ECO has produced a Newsletter for members and friends.  Originally the newsletter was 10 times a year but with electronic communication this was reduced to four times a year for the ECOLink publication.

ECO has produced a weekly email publication Tieke since 2014

In addition to the Mining Monitor publication, ECO produced EnergyWatch with editor Molly Melhuish during the 1970s and 1980s.

ECO has built up a library of environmental resources which is available for members, friends and student to review.

International Participation

As well as working within New Zealand ECO maintains links with international networks.

ECO became a member of International Union for Conservation of Nature (IUCN), in the early 1980s.  ECO has also maintained links with  including the Environment Liaison Center International (ELCI), Antarctic and Southern Ocean Coalition (ASOC), Deep Sea Conservation Coalition, and Climate Action Network (CAN).

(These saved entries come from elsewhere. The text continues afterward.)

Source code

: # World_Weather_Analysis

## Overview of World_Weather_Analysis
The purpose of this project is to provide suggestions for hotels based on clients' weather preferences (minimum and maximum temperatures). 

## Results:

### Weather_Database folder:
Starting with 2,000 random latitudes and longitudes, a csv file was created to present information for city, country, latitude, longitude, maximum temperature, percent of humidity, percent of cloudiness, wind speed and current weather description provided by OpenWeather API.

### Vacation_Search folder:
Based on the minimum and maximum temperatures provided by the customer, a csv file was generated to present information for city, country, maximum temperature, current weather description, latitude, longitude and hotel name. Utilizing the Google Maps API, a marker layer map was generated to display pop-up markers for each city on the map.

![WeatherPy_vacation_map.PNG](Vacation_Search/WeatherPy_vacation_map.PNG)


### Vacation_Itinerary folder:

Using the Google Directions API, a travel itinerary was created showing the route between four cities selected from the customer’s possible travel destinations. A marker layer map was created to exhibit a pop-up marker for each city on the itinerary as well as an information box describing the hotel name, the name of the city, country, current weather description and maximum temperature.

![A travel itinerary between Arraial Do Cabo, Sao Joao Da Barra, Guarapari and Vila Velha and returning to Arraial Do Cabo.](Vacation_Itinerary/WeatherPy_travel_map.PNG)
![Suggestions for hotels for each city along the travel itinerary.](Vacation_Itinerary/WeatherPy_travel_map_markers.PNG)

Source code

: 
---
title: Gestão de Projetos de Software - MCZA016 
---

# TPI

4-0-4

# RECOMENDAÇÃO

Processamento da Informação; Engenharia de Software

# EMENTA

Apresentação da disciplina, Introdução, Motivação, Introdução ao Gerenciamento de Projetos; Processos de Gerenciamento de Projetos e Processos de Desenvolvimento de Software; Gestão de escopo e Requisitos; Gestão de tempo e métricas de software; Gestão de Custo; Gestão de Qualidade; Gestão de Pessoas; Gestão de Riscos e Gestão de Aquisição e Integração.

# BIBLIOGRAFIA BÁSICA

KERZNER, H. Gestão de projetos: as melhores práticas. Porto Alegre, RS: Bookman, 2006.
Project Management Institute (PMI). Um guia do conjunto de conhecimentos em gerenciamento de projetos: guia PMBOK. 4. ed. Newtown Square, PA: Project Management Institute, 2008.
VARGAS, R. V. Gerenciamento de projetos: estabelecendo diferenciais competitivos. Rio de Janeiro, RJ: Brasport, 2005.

ECO has actively pursued Antarctic conservation since 1982 when we became the coordinating focal point for the New Zealand branch of the Antarctic and Southern Ocean Coalition, ASOC.  ECO was a key part of the international campaign which led to a decision by Governments not to pursue an Antarctic minerals regime in 1988 and instead develop the Environmental Protocol to the Antarctic Treaty in 1991.

Since then ECO has had an ongoing engagement on Antarctic issues and is part of the Antarctic Oceans Alliance campaign to establish a network of large marine reserves around Antarctica.  More information on ECOs involvement is on the Antarctic pages.